Tanto è durato il Consiglio dei Ministri che ha trovato 17 miliardi di euro per salvare Veneto Banca e Banca Popolare di Vicenza. Dalle 16:04 alle 16:23 di ieri, domenica 25 giugno 2017.

Da anni ci ripetono che i soldi per la gente o per diminuire le tasse non ci sono. Ma quando c’è da salvare i banchieri, i soldi li trovano in pochi minuti. Intanto Banca Intesa compra le banche venete per 1 euro. Ma solo la parte buona, quella redditizia delle attività “sane”. La spazzatura, con tutti i debiti, dovrà smaltirla lo Stato. Cioè la pagheranno i cittadini.

Avete capito, care aziende italiane?

Quando arrivate al fallimento, alzate il telefono e chiamate il signor Matteo Renzi (quello che andava dicendo che «abbiamo istituti solidi») o il suo maggiordomo Paolo Gentiloni.

Spiegategli il problema e ditegli che siete pronti ad uno scambio: voi vi tenete la parte buona dell’azienda, il patrimonio e i crediti, mentre i debiti li passate allo Stato. Un affare, non credete?

Come si puo’ lasciare il futuro dei figli a una politica corrotta e collusa, come quella del PD FI che pensano solo di salvare le banche e di importare extracomunitari. Ci vogliono convincere che sono il nostro futuro, mentre i nostri rragazzi laureati sono cacciati da questi partiti, incapaci di risolvere i nostri problemi e si dividono il Patrimonio Sociale dell’Italia, in sieme a opinionisti pagati dai partiti per convincerci che quello che rubano e per il bene del Paese

Il decreto “va a favore della buona salute del nostro sistema bancario, della sua efficienza.

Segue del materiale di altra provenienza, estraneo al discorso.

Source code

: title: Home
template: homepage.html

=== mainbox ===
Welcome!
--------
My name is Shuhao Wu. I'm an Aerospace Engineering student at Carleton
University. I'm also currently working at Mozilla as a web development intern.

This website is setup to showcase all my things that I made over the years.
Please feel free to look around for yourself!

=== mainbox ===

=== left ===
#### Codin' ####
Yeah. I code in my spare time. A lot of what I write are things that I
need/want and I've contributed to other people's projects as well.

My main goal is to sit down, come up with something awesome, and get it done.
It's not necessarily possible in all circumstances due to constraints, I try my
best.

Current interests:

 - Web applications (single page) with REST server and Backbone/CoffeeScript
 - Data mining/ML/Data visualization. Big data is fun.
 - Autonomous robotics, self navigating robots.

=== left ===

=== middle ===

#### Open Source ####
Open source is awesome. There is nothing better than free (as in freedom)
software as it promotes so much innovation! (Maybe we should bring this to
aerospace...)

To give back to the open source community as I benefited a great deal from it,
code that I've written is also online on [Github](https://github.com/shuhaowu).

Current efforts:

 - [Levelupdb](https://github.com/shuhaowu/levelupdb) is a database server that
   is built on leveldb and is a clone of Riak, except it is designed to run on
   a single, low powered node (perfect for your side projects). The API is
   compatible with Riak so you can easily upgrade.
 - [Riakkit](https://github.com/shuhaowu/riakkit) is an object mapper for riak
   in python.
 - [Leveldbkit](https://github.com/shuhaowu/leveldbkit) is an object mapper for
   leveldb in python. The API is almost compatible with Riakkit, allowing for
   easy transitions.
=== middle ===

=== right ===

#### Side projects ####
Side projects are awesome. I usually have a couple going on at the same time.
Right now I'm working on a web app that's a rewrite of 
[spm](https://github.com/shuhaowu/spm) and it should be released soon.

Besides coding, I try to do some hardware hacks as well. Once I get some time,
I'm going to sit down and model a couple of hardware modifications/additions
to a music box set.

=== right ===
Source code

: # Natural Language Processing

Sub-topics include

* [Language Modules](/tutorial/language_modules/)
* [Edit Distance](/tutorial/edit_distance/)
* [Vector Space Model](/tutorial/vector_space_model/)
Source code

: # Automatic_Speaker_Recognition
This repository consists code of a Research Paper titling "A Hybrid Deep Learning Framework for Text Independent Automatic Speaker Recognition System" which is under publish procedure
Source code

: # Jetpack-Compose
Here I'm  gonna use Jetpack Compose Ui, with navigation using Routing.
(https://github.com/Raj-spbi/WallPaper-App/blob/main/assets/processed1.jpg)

E’ chiaro che dalla buona salute e dall’efficienza del nostro sistema bancario, in particolare in un Paese come il nostro dove il sistema bancario è così importante per gli investimenti, dipende anche la possibilità di incoraggiare e non ostacolare la ripresa economica in atto. Risaniamo il sistema in un momento in cui il suo stato di salute è cruciale per la ripresa”, ha poi commentato più che diplomaticamente il premier Paolo Gentiloni.